Some analysts have argued that consumers will be slow to pick up Project Natal or the PlayStation Move, which would in turn make it risky for developers such as Sega to throw their muscle into the motion-control market. But Hayes noted that "Microsoft and Sony are talking very big numbers. If they can achieve that, it will make these devices very viable,” and in turn ratchet up the quality of the content.
In a Sony advertisement released yesterday, a fictional Sony employee named Kevin Butler greets viewers from the future – sometime in the fall of this year, after Project Natal and the PlayStation Move have already been released. Butler pulls no punches, ridiculing the Natal for its controller-free interface.
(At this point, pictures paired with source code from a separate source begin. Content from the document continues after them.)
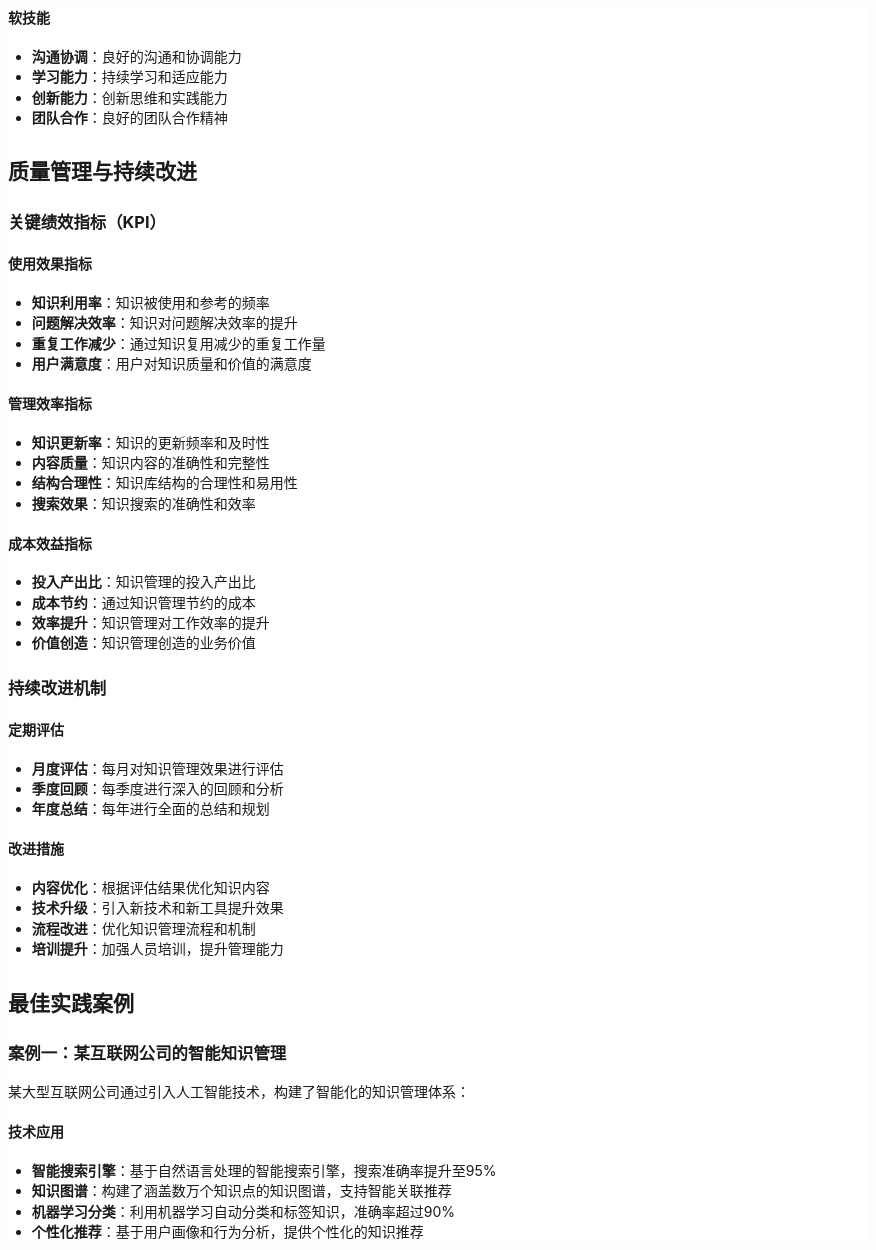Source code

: #### 软技能
- **沟通协调**：良好的沟通和协调能力
- **学习能力**：持续学习和适应能力
- **创新能力**：创新思维和实践能力
- **团队合作**：良好的团队合作精神

## 质量管理与持续改进

### 关键绩效指标（KPI）

#### 使用效果指标
- **知识利用率**：知识被使用和参考的频率
- **问题解决效率**：知识对问题解决效率的提升
- **重复工作减少**：通过知识复用减少的重复工作量
- **用户满意度**：用户对知识质量和价值的满意度

#### 管理效率指标
- **知识更新率**：知识的更新频率和及时性
- **内容质量**：知识内容的准确性和完整性
- **结构合理性**：知识库结构的合理性和易用性
- **搜索效果**：知识搜索的准确性和效率

#### 成本效益指标
- **投入产出比**：知识管理的投入产出比
- **成本节约**：通过知识管理节约的成本
- **效率提升**：知识管理对工作效率的提升
- **价值创造**：知识管理创造的业务价值

### 持续改进机制

#### 定期评估
- **月度评估**：每月对知识管理效果进行评估
- **季度回顾**：每季度进行深入的回顾和分析
- **年度总结**：每年进行全面的总结和规划

#### 改进措施
- **内容优化**：根据评估结果优化知识内容
- **技术升级**：引入新技术和新工具提升效果
- **流程改进**：优化知识管理流程和机制
- **培训提升**：加强人员培训，提升管理能力

## 最佳实践案例

### 案例一：某互联网公司的智能知识管理

某大型互联网公司通过引入人工智能技术，构建了智能化的知识管理体系：

#### 技术应用
- **智能搜索引擎**：基于自然语言处理的智能搜索引擎，搜索准确率提升至95%
- **知识图谱**：构建了涵盖数万个知识点的知识图谱，支持智能关联推荐
- **机器学习分类**：利用机器学习自动分类和标签知识，准确率超过90%
- **个性化推荐**：基于用户画像和行为分析，提供个性化的知识推荐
"[The Move has] what we in the future call buttons, which turn out to be pretty important to those handful of millions of people who enjoy playing shooters and platformers," explains Butler, who is played by the actor Jerry Lambert. Microsoft and Sony are positioning Project Natal and the Move as a natural evolution of the motion-control system – a next-gen Nintendo Wii for the hardcore gaming set.
"The migration path from the Wii household to the PlayStation 3 household is a pretty natural path, partly because of the experience that you can get on the PlayStation Move but also because of the content that we find on PlayStation 3," Peter Dille, senior vice president of marketing for Sony Computer Entertainment, said earlier this month.